[Saved data entries]
--------------------

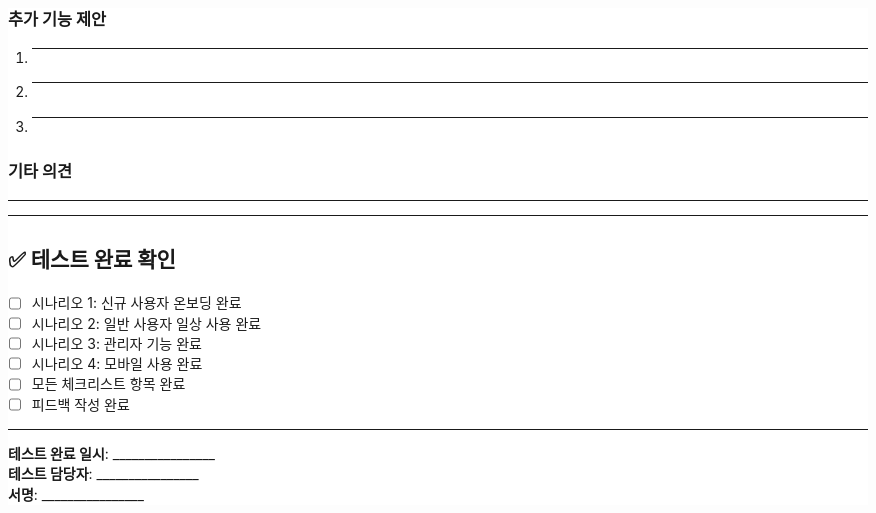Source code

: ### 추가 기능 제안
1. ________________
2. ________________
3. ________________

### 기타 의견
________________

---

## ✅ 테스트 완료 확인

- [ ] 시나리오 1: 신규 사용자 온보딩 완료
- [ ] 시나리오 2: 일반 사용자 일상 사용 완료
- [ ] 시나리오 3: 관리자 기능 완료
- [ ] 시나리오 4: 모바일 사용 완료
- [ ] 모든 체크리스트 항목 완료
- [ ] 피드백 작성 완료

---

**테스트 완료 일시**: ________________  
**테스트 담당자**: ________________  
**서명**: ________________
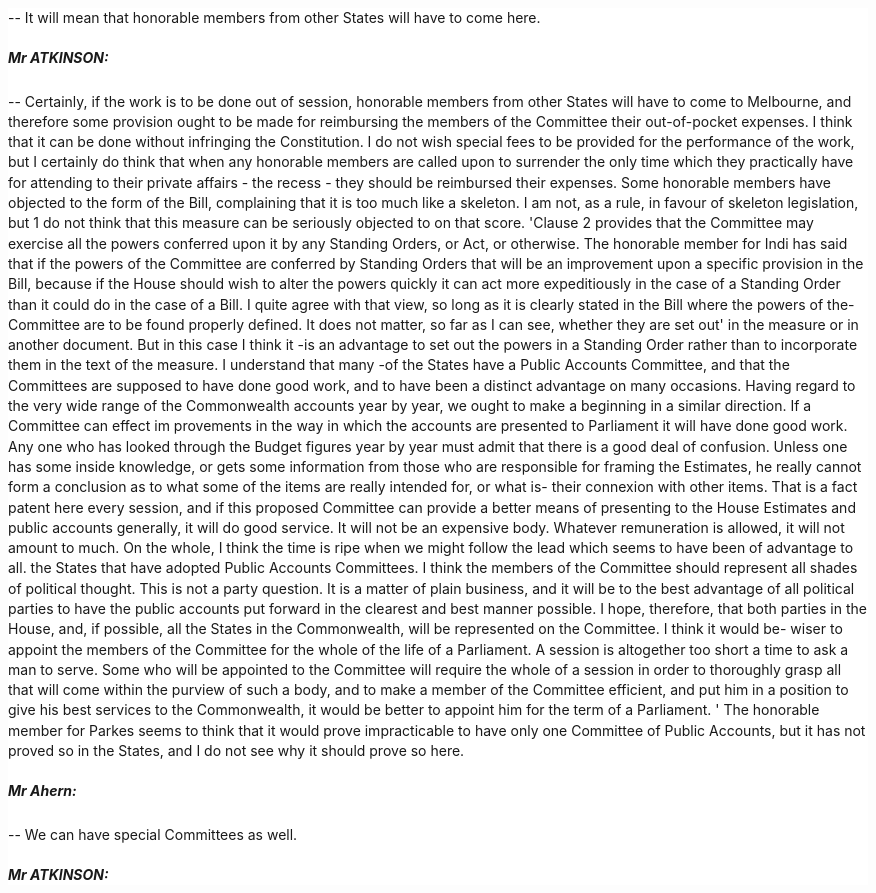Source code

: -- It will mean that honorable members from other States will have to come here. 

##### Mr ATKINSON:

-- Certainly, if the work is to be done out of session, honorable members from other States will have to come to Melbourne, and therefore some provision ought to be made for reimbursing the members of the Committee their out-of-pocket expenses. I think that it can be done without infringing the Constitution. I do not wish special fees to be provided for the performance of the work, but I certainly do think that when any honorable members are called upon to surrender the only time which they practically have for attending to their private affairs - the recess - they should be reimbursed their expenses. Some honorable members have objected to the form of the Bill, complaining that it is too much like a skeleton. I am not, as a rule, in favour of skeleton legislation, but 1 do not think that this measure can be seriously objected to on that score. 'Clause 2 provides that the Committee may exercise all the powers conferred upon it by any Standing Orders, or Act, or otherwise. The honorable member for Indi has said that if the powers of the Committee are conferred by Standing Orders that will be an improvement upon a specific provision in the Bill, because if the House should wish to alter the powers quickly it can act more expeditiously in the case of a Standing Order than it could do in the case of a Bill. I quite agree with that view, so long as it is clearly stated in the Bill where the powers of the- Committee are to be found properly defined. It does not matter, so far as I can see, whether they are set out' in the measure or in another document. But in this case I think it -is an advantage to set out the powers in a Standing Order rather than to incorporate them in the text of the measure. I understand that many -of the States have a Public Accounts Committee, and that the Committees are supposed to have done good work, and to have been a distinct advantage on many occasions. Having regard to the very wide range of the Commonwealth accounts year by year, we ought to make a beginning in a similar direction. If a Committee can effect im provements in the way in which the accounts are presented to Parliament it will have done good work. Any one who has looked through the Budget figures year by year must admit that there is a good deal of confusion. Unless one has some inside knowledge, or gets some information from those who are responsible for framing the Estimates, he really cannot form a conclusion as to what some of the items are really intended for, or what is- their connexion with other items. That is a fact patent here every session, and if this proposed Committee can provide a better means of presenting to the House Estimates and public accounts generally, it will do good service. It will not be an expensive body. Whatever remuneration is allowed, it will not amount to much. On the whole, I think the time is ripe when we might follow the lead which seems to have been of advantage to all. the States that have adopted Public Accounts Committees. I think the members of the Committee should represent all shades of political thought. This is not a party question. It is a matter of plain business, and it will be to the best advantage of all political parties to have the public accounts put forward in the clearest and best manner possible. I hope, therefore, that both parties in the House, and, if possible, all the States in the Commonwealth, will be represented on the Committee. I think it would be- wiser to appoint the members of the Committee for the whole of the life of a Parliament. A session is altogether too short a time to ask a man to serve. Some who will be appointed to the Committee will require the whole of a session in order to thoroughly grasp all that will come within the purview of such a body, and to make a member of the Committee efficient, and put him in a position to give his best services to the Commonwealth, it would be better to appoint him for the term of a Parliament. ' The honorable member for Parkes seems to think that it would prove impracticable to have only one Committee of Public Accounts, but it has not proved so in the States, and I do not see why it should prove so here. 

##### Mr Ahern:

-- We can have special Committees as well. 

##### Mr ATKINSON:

--------------------

WHAT IS EXPECTED:
This task calls for the records to be copied exactly, without pictures.

REPLY TO THE TASK:
Source code

: ### 추가 기능 제안
1. ________________
2. ________________
3. ________________

### 기타 의견
________________

---

## ✅ 테스트 완료 확인

- [ ] 시나리오 1: 신규 사용자 온보딩 완료
- [ ] 시나리오 2: 일반 사용자 일상 사용 완료
- [ ] 시나리오 3: 관리자 기능 완료
- [ ] 시나리오 4: 모바일 사용 완료
- [ ] 모든 체크리스트 항목 완료
- [ ] 피드백 작성 완료

---

**테스트 완료 일시**: ________________  
**테스트 담당자**: ________________  
**서명**: ________________
Source code

: -- It will mean that honorable members from other States will have to come here. 

##### Mr ATKINSON:

-- Certainly, if the work is to be done out of session, honorable members from other States will have to come to Melbourne, and therefore some provision ought to be made for reimbursing the members of the Committee their out-of-pocket expenses. I think that it can be done without infringing the Constitution. I do not wish special fees to be provided for the performance of the work, but I certainly do think that when any honorable members are called upon to surrender the only time which they practically have for attending to their private affairs - the recess - they should be reimbursed their expenses. Some honorable members have objected to the form of the Bill, complaining that it is too much like a skeleton. I am not, as a rule, in favour of skeleton legislation, but 1 do not think that this measure can be seriously objected to on that score. 'Clause 2 provides that the Committee may exercise all the powers conferred upon it by any Standing Orders, or Act, or otherwise. The honorable member for Indi has said that if the powers of the Committee are conferred by Standing Orders that will be an improvement upon a specific provision in the Bill, because if the House should wish to alter the powers quickly it can act more expeditiously in the case of a Standing Order than it could do in the case of a Bill. I quite agree with that view, so long as it is clearly stated in the Bill where the powers of the- Committee are to be found properly defined. It does not matter, so far as I can see, whether they are set out' in the measure or in another document. But in this case I think it -is an advantage to set out the powers in a Standing Order rather than to incorporate them in the text of the measure. I understand that many -of the States have a Public Accounts Committee, and that the Committees are supposed to have done good work, and to have been a distinct advantage on many occasions. Having regard to the very wide range of the Commonwealth accounts year by year, we ought to make a beginning in a similar direction. If a Committee can effect im provements in the way in which the accounts are presented to Parliament it will have done good work. Any one who has looked through the Budget figures year by year must admit that there is a good deal of confusion. Unless one has some inside knowledge, or gets some information from those who are responsible for framing the Estimates, he really cannot form a conclusion as to what some of the items are really intended for, or what is- their connexion with other items. That is a fact patent here every session, and if this proposed Committee can provide a better means of presenting to the House Estimates and public accounts generally, it will do good service. It will not be an expensive body. Whatever remuneration is allowed, it will not amount to much. On the whole, I think the time is ripe when we might follow the lead which seems to have been of advantage to all. the States that have adopted Public Accounts Committees. I think the members of the Committee should represent all shades of political thought. This is not a party question. It is a matter of plain business, and it will be to the best advantage of all political parties to have the public accounts put forward in the clearest and best manner possible. I hope, therefore, that both parties in the House, and, if possible, all the States in the Commonwealth, will be represented on the Committee. I think it would be- wiser to appoint the members of the Committee for the whole of the life of a Parliament. A session is altogether too short a time to ask a man to serve. Some who will be appointed to the Committee will require the whole of a session in order to thoroughly grasp all that will come within the purview of such a body, and to make a member of the Committee efficient, and put him in a position to give his best services to the Commonwealth, it would be better to appoint him for the term of a Parliament. ' The honorable member for Parkes seems to think that it would prove impracticable to have only one Committee of Public Accounts, but it has not proved so in the States, and I do not see why it should prove so here. 

##### Mr Ahern:

-- We can have special Committees as well. 

##### Mr ATKINSON:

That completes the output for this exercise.